Cherry entered the room, doll in hand, house maid in tow, looking eagerly upon the gift that her nanna seemed so excited about.

“Those people there, Winny?”

“Yes ma’am? Which people?”, the house maid asked, stuttering curiously.

“Winny, I tell you, those people there in full town, think I mad. And they think little Cherry also mad. They think you marry your own bother means you have mad baby. So I marry cousin brother to keep them quiet. And give birth to lovely Eustus. But, my real brother get so angry, he kill cousin. Why pollute family blood, he say. And right too, you no think? So we have little Lara and she marry Eustus, like all good sisters in family. And then they both have accident and die!”

And this was where she broke down. First just a teardrop or two, then a whole string of tears, rushing down the wrinkled face.

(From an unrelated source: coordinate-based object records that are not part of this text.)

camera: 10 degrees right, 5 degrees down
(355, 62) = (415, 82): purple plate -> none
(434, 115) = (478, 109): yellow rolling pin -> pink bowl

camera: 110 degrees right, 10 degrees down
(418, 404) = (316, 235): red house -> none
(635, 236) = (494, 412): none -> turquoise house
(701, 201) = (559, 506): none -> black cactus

“But they leave Cherry and Ms. Kor behind.  Doctors say Cherry too old for new brain. But Ms. Kor? Oh, not Ms. Kor!” As she spoke, teardrops made their way down her smile and into the tangled white beard on her chin.

She slowly unwrapped the box, “So I say, why poor Ms. Kor suffer same fate?  So much money in family, I say we buy Ms. Kor new brain!” She opened the box, and there it was. A mass of light-pink-brown, pulsating in rhythm with the small gadgets attached to it.

“And now my darling Ms. Kor be normal to full world!”

She took the artificial brain out of the box, removed the 5 plugs from each corner and put them in contact with Ms. Kor’s arms, legs, and head.  As though by some miracle, the doll’s eyes moved. There was a gulp down the throat.

“AH! And now I name you Mia!”


Ray opened the newspaper after his day’s shift. On the front page, stood the boxy lady, looking absolutely terrified, about 8 microphones strategically placed around her so as to not miss a word she uttered.


He felt beady eyes on him as he read the rest of the article.


P.S. This story was written as a farewell gift to Bing.  Bing, this stays my story to you.